In some ways, China is better equipped for this exchange. China’s authoritarian system allows for quick action and guarantees that few domestic companies break with politics.
In the United States, political debates and legal challenges can weaken the intensity of government efforts. Big American companies, for example, found legal solutions to Washington’s attempts to throttle the sale of components to companies like Chinese telecoms equipment maker Huawei.

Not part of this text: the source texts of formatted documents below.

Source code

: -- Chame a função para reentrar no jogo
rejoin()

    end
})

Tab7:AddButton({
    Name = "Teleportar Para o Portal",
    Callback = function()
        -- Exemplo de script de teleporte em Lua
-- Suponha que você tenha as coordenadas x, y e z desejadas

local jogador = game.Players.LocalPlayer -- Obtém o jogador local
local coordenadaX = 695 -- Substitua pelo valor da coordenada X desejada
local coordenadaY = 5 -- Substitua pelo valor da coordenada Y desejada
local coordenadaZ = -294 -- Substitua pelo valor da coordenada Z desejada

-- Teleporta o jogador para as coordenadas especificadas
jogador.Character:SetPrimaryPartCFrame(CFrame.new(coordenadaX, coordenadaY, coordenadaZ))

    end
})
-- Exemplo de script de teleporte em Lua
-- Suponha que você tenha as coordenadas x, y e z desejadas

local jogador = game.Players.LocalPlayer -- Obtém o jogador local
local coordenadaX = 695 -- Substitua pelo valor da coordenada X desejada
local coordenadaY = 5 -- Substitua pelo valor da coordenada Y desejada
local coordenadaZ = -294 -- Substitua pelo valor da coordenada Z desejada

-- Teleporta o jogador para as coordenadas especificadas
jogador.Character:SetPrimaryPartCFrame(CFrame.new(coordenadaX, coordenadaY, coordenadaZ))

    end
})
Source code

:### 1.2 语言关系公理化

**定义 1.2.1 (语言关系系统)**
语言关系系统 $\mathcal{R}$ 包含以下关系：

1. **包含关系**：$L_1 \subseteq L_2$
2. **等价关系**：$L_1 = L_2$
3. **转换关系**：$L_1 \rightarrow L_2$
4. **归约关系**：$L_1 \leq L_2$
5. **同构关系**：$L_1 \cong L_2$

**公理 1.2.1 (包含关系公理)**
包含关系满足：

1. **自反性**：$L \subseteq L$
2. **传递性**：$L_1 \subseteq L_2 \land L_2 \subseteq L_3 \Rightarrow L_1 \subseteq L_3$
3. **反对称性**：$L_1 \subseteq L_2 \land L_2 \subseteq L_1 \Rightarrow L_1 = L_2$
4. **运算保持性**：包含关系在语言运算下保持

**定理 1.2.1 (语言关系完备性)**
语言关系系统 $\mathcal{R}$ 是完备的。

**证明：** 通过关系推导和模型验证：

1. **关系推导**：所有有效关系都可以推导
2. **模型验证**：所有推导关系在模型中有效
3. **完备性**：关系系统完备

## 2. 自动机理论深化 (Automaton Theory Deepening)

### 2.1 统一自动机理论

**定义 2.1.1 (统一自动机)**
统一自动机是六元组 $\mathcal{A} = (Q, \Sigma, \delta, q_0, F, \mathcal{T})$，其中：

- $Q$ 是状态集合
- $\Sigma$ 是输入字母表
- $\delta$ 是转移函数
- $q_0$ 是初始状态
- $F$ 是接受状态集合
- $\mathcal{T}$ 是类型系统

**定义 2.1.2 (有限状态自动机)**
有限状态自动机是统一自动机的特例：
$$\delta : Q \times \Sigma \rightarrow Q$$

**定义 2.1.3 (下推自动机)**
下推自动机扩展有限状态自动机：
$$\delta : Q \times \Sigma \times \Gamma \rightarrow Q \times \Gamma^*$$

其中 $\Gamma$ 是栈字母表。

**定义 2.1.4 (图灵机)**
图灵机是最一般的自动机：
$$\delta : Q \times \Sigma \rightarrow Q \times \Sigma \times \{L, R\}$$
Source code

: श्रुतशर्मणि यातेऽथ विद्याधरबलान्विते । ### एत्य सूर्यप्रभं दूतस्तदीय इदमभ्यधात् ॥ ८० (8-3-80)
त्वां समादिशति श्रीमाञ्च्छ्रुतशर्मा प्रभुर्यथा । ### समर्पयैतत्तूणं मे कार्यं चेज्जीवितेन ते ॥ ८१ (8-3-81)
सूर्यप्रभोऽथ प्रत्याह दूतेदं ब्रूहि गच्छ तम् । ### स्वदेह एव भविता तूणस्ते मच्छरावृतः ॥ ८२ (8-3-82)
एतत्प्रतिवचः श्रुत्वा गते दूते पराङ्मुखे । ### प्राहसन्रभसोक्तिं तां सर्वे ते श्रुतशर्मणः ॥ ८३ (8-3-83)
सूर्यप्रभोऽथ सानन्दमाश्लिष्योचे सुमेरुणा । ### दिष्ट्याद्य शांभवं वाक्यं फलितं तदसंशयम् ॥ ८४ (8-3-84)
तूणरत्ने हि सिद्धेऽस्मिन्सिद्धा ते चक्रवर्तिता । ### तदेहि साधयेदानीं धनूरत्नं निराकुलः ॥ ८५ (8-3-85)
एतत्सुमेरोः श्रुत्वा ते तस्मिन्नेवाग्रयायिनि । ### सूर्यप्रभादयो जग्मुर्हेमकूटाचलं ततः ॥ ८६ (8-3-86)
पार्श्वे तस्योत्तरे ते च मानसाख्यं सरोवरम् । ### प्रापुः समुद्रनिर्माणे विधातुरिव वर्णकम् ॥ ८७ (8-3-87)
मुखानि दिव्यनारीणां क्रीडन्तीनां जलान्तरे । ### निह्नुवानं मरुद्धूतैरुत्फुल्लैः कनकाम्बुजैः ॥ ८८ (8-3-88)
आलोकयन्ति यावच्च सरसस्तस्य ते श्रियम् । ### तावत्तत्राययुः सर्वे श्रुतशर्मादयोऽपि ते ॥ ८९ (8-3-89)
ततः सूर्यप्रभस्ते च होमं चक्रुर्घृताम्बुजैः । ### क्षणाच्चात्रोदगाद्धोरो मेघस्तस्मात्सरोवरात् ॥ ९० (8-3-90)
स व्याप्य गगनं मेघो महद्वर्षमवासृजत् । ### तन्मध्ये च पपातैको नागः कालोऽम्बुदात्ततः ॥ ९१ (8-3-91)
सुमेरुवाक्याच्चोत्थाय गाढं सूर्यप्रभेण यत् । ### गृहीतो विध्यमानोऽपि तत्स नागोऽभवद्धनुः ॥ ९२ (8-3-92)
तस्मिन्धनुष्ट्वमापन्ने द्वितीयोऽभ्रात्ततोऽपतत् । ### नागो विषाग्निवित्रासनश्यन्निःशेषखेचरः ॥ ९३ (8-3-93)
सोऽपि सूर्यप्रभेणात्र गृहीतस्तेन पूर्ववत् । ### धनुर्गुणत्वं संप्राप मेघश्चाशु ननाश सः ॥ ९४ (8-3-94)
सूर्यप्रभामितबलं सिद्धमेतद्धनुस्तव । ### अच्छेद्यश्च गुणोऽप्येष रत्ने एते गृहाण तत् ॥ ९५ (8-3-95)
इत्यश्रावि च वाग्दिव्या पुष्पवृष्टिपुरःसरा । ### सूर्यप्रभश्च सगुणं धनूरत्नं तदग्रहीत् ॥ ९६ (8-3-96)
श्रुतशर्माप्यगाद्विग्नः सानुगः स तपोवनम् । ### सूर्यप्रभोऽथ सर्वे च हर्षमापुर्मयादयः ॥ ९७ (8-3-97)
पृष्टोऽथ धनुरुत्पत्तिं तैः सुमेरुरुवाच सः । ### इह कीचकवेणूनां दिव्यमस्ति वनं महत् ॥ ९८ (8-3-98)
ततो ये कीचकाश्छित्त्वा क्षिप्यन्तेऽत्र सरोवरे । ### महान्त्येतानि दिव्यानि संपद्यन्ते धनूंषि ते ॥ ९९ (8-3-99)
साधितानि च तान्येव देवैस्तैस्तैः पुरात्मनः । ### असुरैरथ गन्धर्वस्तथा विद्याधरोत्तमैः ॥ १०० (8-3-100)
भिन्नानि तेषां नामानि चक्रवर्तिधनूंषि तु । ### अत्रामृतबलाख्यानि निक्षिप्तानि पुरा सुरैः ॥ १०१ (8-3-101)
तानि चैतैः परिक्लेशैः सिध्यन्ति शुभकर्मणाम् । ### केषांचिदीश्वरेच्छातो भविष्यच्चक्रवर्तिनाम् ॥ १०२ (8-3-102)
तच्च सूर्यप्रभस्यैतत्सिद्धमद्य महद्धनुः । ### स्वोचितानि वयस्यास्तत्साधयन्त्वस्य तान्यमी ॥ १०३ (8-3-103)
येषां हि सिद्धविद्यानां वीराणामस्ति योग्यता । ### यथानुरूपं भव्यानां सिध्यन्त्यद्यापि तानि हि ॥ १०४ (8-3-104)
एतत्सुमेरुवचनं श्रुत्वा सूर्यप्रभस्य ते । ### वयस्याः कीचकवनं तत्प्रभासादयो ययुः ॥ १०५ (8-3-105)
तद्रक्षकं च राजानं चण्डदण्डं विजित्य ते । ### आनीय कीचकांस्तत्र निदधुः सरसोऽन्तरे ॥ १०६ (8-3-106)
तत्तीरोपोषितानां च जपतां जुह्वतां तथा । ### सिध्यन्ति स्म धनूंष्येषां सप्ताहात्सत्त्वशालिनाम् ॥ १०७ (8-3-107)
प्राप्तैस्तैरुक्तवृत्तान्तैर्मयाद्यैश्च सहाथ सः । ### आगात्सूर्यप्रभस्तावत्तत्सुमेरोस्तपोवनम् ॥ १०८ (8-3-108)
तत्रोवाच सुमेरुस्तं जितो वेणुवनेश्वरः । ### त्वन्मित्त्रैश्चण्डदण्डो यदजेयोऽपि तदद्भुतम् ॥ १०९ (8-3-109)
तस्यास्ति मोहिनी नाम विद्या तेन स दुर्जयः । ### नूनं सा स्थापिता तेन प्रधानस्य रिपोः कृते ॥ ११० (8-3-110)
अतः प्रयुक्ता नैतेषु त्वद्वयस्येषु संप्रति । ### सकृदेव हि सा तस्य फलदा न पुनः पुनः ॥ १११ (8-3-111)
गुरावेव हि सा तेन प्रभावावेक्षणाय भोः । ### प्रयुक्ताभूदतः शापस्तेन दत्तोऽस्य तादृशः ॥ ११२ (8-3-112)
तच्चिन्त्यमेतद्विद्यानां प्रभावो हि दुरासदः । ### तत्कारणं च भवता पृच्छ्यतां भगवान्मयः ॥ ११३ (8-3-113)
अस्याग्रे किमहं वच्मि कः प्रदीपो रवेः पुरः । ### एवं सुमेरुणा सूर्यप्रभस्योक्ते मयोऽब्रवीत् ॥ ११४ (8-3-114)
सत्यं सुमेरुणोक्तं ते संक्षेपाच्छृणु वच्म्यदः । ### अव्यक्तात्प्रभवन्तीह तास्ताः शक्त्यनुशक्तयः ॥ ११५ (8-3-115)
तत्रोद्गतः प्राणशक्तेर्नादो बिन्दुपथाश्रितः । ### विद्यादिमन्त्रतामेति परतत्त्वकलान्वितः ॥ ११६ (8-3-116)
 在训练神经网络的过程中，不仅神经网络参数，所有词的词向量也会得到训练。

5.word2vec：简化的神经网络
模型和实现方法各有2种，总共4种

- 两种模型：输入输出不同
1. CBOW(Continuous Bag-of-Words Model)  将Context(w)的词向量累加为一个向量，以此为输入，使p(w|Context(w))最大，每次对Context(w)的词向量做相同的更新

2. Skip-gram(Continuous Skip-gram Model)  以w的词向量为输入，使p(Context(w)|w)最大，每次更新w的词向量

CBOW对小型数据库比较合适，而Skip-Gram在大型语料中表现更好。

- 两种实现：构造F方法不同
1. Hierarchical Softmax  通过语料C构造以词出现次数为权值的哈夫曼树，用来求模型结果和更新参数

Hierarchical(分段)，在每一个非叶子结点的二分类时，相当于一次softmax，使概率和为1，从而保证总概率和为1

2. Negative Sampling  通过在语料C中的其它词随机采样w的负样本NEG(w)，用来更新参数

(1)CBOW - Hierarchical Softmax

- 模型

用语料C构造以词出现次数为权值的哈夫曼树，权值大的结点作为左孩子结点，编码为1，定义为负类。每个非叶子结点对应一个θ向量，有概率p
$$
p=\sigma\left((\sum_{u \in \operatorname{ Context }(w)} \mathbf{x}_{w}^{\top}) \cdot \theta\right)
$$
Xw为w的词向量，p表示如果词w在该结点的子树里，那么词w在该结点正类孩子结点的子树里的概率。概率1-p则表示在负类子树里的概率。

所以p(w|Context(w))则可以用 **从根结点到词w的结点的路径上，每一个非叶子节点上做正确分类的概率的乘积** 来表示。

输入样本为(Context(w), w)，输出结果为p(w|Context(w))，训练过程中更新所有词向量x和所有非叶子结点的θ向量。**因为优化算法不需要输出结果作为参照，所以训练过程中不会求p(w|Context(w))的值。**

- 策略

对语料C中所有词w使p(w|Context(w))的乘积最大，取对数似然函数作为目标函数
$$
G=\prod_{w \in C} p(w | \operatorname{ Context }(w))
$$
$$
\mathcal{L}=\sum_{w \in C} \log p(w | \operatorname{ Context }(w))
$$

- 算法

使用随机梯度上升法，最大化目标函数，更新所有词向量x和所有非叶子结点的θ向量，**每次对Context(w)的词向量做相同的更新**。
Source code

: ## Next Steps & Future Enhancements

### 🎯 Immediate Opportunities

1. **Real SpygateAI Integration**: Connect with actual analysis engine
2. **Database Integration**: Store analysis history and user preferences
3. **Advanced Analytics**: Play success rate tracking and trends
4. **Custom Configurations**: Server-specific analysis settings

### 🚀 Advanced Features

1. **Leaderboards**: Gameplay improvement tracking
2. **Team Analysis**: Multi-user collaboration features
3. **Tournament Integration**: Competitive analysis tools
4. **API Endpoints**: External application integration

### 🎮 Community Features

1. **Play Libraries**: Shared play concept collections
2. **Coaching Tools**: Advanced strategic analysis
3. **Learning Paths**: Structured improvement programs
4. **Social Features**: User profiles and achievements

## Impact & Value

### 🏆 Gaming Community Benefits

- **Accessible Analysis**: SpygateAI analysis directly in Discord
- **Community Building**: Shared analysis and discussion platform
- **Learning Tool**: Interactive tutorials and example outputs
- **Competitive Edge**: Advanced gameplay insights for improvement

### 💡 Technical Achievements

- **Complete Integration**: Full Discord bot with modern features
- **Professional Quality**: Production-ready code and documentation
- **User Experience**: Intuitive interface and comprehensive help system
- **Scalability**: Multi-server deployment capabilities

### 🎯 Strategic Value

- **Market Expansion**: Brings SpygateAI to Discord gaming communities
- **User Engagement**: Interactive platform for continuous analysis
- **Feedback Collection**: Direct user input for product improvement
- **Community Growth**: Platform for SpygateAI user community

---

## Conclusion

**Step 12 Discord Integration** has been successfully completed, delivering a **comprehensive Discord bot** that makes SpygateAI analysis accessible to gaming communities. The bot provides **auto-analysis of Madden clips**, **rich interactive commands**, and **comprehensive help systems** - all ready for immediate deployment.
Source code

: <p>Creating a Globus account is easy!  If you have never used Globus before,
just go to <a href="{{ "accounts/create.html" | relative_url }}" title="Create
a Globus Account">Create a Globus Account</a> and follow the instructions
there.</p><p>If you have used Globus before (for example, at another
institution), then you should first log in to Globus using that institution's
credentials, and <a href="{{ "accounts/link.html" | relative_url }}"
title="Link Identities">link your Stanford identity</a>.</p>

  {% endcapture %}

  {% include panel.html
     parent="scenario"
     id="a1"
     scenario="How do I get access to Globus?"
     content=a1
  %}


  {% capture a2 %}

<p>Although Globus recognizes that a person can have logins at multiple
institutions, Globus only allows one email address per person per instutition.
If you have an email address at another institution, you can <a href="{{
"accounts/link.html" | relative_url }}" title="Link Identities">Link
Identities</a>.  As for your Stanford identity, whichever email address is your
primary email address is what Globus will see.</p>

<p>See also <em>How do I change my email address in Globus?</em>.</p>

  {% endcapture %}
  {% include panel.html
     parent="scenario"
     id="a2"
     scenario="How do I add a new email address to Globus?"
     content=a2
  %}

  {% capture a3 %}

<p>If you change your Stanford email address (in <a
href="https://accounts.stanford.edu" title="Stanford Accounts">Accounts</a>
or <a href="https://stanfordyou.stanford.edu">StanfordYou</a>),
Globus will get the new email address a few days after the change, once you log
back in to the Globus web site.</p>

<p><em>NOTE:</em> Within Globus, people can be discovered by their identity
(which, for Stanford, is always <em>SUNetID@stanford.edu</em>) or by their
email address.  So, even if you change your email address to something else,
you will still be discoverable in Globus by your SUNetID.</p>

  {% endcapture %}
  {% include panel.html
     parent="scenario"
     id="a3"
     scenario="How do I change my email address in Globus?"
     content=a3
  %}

Some multinationals successfully lobbied for licenses that would allow them to continue selling to blacklisted companies.
By targeting Micron, China is attacking one of the few sectors — memory chips — in which it has a firm footing due to its chip competition with the United States.
While it makes strategic sense to protect that success by shutting out American competitors, China remains heavily reliant on the US for advanced chips, according to Teng Tai, an economist and director of the Wanbo New Economic Research Institute in Beijing.
“The ultimate goal of retaliation against Micron is to urge restraint on certain American companies so we can continue to promote technology and trade cooperation and avoid an isolated and standalone approach,” he wrote Monday on Weibo, a Chinese social network outlet .
Another question raised by Sunday’s crackdown on Micron is how US ally South Korea will respond. Its companies, notably Samsung and SK Hynix, benefit the most from the Micron ban. The two companies are expected to add customers to Micron, which reported sales of $3.3 billion in China in 2022.
Mr. Xiang, the Chinese government adviser, said, “Why should South Korea blindly follow the United States and harm its own interests? I don’t think South Korea has such an obligation.”